America’s Tuition Problem

The figures on college tuition increases amidst the continuing recession are really amazing. Most of the people I interact with who are involved in the university system like to talk about cuts in public funding in this context, and if you look at the public/private gap in tuition increases, that’s clearly part of the problem. But the private non-profit four-year college sector increased prices 4.5 percent.

It’s a number that far exceeds the overall level of inflation or income growth in the economy. It’s not because America’s private non-profit four-year colleges got a lot better. Nor is it clear what production inputs saw that kind of leap. College education is not hyper-sensitive to rising gasoline prices. Schools are spending much more money, but on what?

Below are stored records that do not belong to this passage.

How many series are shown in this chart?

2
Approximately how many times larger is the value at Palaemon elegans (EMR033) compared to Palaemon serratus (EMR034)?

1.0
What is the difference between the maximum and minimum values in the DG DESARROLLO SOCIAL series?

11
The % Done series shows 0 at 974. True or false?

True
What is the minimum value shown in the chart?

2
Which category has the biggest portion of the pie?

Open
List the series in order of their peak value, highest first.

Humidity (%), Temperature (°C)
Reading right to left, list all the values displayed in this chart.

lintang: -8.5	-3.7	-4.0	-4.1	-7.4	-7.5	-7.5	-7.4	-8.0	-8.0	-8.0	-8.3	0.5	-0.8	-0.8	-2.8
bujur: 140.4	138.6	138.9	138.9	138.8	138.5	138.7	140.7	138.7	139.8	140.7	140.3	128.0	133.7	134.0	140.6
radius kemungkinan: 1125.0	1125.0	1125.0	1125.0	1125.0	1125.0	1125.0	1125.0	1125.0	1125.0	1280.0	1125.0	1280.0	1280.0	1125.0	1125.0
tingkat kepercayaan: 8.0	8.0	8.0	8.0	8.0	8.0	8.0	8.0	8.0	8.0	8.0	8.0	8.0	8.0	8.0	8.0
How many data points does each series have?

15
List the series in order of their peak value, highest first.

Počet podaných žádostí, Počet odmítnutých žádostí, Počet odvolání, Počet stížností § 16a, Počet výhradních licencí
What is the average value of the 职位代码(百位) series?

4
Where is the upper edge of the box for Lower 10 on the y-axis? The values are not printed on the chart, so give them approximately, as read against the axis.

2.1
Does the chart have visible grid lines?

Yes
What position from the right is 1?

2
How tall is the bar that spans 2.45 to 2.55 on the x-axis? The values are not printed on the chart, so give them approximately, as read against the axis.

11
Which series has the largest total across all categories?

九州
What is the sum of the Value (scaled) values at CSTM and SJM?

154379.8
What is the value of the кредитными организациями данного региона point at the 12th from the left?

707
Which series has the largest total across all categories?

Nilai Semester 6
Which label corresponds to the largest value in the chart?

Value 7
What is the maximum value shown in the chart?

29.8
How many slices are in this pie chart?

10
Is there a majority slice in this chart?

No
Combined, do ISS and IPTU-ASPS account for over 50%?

The normal hypothesis would be some kind of shortage of highly specialized labor. Just because unemployment is high doesn’t mean Google can hire software engineers for cheap. There are only so many good ones to go around. Similarly, the spike in joblessness hasn’t led to a surplus of experienced heart surgeons. So labor costs in specific markets can go way up even amidst generalized malaise. Colleges, like hospitals and innovative tech firms, employ highly skilled labor that may be in short supply. But I certainly don’t get the impression from my friends in PhD programs that the academic job market is suffering from critical labor supply bottlenecks. It’s just the reverse. You’re constantly hearing about the glut of people going on the market and unable to find work. Something has gone badly, fundamentally wrong with the basic model.